Why does GCC give a warning when setting an unsigned long to 2^64-1?

Question

The C standard states that a long int is at least 4 bytes - on my system it is 8 bytes.

This means I can store values up to 2^⁶³-1 in a long and 2⁶⁴-1 in an unsigned long.

However, when the following code is compiled with the -Wall flag it gives the warning [Wimplicitly-unsigned-literal]:

int main (int argc, char ** argv) {

  unsigned long a;
  a = 18446744073709551615; // 2^64-1

}

If I use 2⁶³-1 (9223372036854775807) instead, it compiles with no warnings (as expected - 2⁶³-1 will fit in a signed long int).

For a project I needed to have the maximum value in an unsigned long, and I discovered that (9223372036854775807 << 1) + 1 will not raise this warning. My teacher then suggested that I could use the ULONG_MAX defined in limits.h and this gave no warnings.

Why can't I do this without a warning saying it was converted implicitly - when I declared it explicitly?

Answer 1

Per the C standard, the type of a decimal constant without a suffix is int, long int, or long long int, specifically the first of those that is sufficient to represent the value. In your C implementation, none of those can represent 18446744073709551615, because it is too large.

In order to accommodate you, the compiler is making its type unsigned long. Technically, this does not conform to the C standard, so the compiler is warning you.

In this case, no harm is caused, because you are assigning the value to an unsigned long. But there are situations in which using the wrong type can cause problems, so generally you should append a suffix to such constants to ensure they match how they are intended to be used. In this case, a u is sufficient; as with unsuffixed types, the compiler will decide whether to use unsigned int, unsigned long int, or unsigned long long int depending on the magnitude of the number and the capabilities of the types.

Answer 2

You declared it explicitly, but without an U, which would make it unsigned. As there is no signed integer constant with this value, it implicitly makes it unsigned, providing you with the information that you'd better make it explicit.

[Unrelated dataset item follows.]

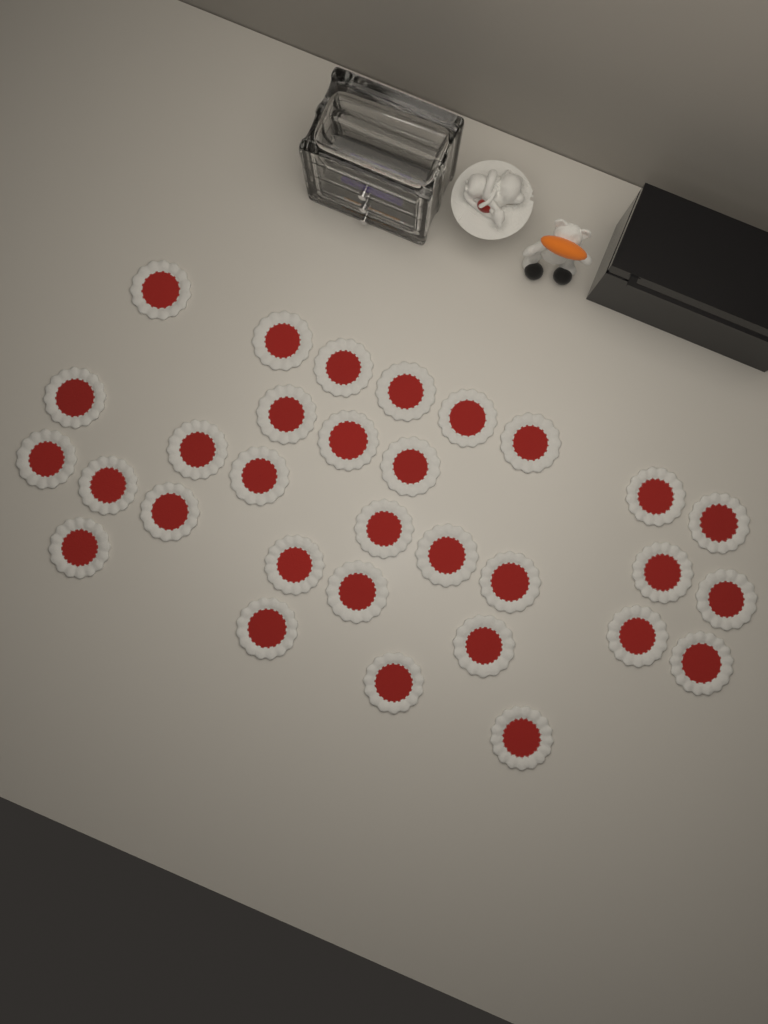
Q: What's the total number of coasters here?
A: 31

Do so with a = 18446744073709551615U;.

Answer 3

Check out this fancy table from the standard (6.4.4.1p5):

which explains how integer literals are fitted into integer types.

Basically, because your literal is decimal and doesn't have a suffix, it tries to fit into the following types:

int
long int
long long int

Since it won't fit into long long int, you're getting the warning you're getting.

If you add a U (u) suffix (or UL or UL or the lowercase variants):

unsigned long a = 18446744073709551615U;

you won't have that problem, because you'll move to the promotion sequence:

unsigned int
unsigned long int
unsigned long long int

(or the appropriate subsets for UL and UL) and the literal will fit at unsigned long int (if that's indeed the first unsigned type with no less than 64 usable bits, as it usually is).

Alternatively, you can turn the warning off by switching to an octal or hexadecimal literal:

unsigned long a = 0xFFFFFFFFFFFFFFFF;
unsigned long octal_a = 01777777777777777777777;

as for these the promotion sequence is:

int
unsigned int
long int
unsigned long int
long long int
unsigned long long int

as per the linked table, which again, allows them to fit into the first 64-bit large unsigned type (usually unsigned long int).

What you should absolutely not do is:

(9223372036854775807 << 1) + 1 //don't do this!

as this invokes undefined behavior by breaking 6.5.7p4 regardless of whether a warning is generated or not.